Yeah, Alfie lost a lot of under coat, which did not make me happy, but he was blowing coat like crazy and every day he would have knots in him.... and even without knots, his undercoat was coming out when I slickered/combed him. And, yes, I did spray him with water with some conditioner mixed in before I groomed. I was told by the owner of Alfie's father that silvers are harder to keep in coat... now I see why! lol. So, his legs are not as "fluffy" as they could/should be as the hair was longer on them but it was wispy from loss of undercoat so we had to clip it back to make it look fluffy and not limp with long guard hairs... oh well! He is just learning the ring and what is expected of him so I am not concerned. By the time his coat grows back in well, he will understand the ring. 

We have worked with him at show handling classes and out in public, but being at an actual show with tons of dogs and activity is always different for them. Alfie wasn't afraid, just unsure of what was going on. After the second day in the ring, and hanging around ringside after, he got really much more relaxed. I expect his attitude to be much better this coming weekend! 

Thank you for the compliments on Alfie.... AND, no Chagall's mom, you can't have him!!!! LOL LOL!

Here are some videos of him in the ring and a short one of him before he went in the second day. I have lots of videos of all the other dogs in the ring but have to upload them first so will get to that in the next couple days.

Alfie and I the first day
Poodles :: M2U00130.mp4 video by dbolog - Photobucket

Alfie and Deb before the class the second day
Poodles :: M2U00144.mp4 video by dbolog - Photobucket

Alfie and Deg in ring second day
Poodles :: M2U00145.mp4 video by dbolog - Photobucket


----------



## KalaMama (Nov 20, 2009)

Great job ladies! Keep up the good work!


----------



## SnorPuddel (Jul 8, 2010)

Is there any other reason to go to a dog show other than watching the poodles strut there stuff. I swear a poodle in a continental is just breathtaking, and their gait just says look at me. I so love the flashy gait on a poodle, Baldr has that gait, and it takes my breath away every day, I swear ever I never get tired of watching him move !


----------



## Keithsomething (Oct 31, 2009)

way to go guys!!
Alfie is absolutely beautiful!!! 

is that Terry Farleys apricot in the conti? I got to see him at the Canfield show in Ohio ((not in the ring just being groomed XDD))


----------



## cbrand (Aug 9, 2009)

Thanks for the pictures. Do you know who the Brown Standard is?


----------



## jester's mom (Nov 25, 2008)

cbrand said:


> Thanks for the pictures. Do you know who the Brown Standard is?

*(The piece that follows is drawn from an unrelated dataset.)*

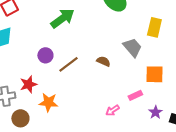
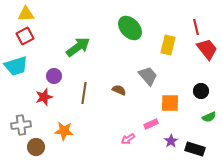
yellow rectangle: (154, 27) -> (168, 45), moved
purple circle: (45, 55) -> (54, 76), moved
brown line: (68, 64) -> (84, 93), turned -45
red star: (28, 84) -> (44, 97), moved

BOXWOOD SAPHIRE DIPPED N CHOCOLATTE'. By Ch Degana O Holy Knight - Ch Litilann's Paray Indulgence

Here is the link to all the dogs entered and how they did on Friday and Sat.
Friday: Mohawk Valley Kennel Club - Friday 08/13/2010 RESULTS

Sat.: Results


----------



## amerique2 (Jun 21, 2009)

That's really nice to be able to see both the still shots and the videos with the poodles' movement. Alfie looked like he enjoyed being out there. He carried his tail up all the way around and looked like he was smiling..."Oh, OK, if you want me to prance around the ring, I'll do it. I'm not sure I see the point in running in a circle, but whatever you say.."

I'm having a good time looking at the grooming. The way the poms on the legs are clipped, both front and back, is interesting. Some are more rounded, some more angled, etc. And the rosettes and jacket. Depending on what you are trying to emphasize or de-emphasize, what illusion you are trying to create. Interesting...

The poodle you called a blue, I was thinking was a silver. So pretty.

Again, thanks, you two, for posting the stills and the videos. Great learning lesson.


----------